### Work instruction
Wherever the string "рекламной" appears in the entries below, return the line that holds it.

━━━━━━━━━━

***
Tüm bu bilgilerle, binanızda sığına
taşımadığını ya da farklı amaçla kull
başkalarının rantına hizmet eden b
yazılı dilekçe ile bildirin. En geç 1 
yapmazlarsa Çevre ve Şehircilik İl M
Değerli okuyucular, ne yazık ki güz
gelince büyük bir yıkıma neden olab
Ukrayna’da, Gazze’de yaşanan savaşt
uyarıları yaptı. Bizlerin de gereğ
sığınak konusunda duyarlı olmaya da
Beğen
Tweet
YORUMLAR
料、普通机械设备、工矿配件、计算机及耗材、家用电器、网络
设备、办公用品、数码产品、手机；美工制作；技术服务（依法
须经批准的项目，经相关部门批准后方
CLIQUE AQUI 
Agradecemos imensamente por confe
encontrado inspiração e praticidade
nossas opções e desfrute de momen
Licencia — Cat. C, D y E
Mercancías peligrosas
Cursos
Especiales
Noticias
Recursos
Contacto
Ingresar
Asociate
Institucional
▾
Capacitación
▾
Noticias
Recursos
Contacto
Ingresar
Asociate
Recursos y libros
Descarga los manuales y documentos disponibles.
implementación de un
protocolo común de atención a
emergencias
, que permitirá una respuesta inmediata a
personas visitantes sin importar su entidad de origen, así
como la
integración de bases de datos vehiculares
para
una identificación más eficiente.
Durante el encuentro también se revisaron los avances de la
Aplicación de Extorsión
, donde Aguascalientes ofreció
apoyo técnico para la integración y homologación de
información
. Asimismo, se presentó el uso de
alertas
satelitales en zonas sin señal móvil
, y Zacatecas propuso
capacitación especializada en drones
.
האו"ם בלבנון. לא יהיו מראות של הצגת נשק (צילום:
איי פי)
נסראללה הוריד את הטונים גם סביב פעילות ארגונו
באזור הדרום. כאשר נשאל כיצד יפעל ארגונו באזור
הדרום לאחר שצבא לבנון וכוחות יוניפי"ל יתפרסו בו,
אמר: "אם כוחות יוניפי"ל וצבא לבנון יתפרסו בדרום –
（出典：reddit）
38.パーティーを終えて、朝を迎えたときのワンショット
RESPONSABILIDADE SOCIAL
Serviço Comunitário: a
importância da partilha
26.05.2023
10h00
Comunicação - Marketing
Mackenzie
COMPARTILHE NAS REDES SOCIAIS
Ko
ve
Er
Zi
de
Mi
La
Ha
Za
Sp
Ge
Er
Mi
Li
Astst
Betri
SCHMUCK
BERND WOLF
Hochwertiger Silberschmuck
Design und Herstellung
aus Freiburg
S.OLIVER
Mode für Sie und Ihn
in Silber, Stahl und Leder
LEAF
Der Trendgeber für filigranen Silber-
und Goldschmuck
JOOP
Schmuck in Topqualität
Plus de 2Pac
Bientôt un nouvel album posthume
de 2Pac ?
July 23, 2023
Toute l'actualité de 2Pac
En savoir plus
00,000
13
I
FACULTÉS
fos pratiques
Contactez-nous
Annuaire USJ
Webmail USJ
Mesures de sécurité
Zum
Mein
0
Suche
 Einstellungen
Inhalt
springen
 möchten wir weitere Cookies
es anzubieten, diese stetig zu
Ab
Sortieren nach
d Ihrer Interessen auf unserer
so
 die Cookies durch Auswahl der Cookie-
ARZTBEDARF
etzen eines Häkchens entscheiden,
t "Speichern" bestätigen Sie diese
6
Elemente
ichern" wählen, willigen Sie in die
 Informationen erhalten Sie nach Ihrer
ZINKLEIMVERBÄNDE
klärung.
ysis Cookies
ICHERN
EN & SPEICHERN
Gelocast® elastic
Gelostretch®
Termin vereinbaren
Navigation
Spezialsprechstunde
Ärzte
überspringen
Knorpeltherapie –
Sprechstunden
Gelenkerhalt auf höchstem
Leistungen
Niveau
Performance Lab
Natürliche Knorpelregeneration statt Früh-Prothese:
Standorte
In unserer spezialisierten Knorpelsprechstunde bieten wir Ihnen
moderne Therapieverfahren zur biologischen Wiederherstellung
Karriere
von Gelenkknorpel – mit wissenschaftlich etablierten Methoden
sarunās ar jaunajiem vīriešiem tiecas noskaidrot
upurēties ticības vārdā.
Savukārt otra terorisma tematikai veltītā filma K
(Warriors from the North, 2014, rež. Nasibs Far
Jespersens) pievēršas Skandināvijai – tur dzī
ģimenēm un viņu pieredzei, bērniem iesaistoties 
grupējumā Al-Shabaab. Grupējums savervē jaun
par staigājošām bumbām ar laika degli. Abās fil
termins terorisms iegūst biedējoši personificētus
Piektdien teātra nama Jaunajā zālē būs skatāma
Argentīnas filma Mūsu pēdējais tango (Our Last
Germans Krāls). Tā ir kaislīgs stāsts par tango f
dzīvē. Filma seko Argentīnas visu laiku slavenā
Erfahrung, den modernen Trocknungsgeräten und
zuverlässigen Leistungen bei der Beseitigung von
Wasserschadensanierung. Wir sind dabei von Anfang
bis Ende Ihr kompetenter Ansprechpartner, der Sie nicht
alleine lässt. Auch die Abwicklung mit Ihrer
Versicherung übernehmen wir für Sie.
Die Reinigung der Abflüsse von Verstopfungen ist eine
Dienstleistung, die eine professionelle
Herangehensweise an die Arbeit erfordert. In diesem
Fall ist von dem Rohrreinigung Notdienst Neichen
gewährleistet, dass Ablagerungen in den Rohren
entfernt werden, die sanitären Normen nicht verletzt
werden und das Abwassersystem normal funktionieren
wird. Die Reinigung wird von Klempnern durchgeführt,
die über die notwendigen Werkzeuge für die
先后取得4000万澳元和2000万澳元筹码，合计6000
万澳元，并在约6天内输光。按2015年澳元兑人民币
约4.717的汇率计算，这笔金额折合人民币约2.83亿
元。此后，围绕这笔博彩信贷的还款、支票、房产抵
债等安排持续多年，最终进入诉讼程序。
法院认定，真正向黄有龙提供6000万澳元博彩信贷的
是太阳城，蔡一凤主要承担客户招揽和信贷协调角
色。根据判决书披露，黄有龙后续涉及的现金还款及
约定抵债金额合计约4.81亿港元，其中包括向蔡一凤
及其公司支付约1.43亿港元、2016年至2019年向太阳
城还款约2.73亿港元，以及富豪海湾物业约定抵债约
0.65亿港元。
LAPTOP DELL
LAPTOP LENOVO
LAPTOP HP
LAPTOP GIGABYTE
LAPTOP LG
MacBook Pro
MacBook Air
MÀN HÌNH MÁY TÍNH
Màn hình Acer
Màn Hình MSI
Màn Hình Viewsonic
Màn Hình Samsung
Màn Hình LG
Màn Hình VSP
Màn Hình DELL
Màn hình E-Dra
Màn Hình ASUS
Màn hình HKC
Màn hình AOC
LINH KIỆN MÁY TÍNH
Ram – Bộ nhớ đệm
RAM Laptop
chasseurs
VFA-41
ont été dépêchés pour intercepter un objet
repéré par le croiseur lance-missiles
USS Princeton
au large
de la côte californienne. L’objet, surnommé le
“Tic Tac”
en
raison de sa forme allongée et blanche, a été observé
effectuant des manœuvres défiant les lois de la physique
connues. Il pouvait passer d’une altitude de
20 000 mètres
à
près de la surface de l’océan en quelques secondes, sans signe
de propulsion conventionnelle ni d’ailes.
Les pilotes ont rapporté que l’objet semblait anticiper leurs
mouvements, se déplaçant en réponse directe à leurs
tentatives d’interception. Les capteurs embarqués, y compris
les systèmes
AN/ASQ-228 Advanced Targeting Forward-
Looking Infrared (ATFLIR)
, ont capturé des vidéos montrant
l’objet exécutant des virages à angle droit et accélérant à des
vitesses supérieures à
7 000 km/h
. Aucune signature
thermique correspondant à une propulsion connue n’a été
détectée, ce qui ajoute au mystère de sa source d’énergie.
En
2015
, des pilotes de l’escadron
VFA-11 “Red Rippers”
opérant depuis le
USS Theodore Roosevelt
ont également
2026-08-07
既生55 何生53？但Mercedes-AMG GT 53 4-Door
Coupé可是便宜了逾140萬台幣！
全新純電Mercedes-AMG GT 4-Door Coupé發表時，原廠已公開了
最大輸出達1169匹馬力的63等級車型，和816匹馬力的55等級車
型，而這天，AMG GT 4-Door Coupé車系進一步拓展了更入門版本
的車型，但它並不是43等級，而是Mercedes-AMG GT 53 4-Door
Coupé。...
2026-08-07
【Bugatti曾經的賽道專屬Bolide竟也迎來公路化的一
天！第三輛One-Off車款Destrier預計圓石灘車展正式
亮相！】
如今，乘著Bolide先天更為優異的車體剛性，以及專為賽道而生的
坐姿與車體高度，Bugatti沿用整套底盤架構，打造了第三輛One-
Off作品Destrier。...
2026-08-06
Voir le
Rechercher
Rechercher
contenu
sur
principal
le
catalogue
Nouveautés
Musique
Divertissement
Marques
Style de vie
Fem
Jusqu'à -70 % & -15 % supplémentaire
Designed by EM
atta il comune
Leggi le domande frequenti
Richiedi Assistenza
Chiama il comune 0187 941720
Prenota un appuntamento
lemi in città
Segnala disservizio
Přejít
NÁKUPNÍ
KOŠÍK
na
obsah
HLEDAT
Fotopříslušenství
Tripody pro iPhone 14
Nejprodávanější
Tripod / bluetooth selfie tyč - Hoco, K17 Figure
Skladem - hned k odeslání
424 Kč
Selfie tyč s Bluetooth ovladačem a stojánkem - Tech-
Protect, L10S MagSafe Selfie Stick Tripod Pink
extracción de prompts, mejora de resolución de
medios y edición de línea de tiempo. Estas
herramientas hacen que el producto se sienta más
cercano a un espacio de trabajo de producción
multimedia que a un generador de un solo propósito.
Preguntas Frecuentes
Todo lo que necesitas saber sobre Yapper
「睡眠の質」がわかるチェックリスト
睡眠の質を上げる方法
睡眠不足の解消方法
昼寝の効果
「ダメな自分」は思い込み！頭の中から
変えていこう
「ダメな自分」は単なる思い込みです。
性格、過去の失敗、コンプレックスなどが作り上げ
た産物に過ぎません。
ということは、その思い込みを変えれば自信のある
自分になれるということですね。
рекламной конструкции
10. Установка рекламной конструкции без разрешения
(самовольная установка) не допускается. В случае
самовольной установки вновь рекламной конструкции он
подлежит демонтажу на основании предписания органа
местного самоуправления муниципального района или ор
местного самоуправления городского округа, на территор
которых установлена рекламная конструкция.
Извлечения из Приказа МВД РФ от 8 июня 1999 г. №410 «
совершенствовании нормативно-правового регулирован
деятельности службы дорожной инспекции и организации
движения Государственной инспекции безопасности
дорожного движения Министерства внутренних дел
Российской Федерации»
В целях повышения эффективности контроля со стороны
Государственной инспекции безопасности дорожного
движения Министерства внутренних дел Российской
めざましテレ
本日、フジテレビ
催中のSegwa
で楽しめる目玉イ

━━━━━━━━━━

### Answer to this exercise
рекламной конструкции
10. Установка рекламной конструкции без разрешения
самовольной установки вновь рекламной конструкции он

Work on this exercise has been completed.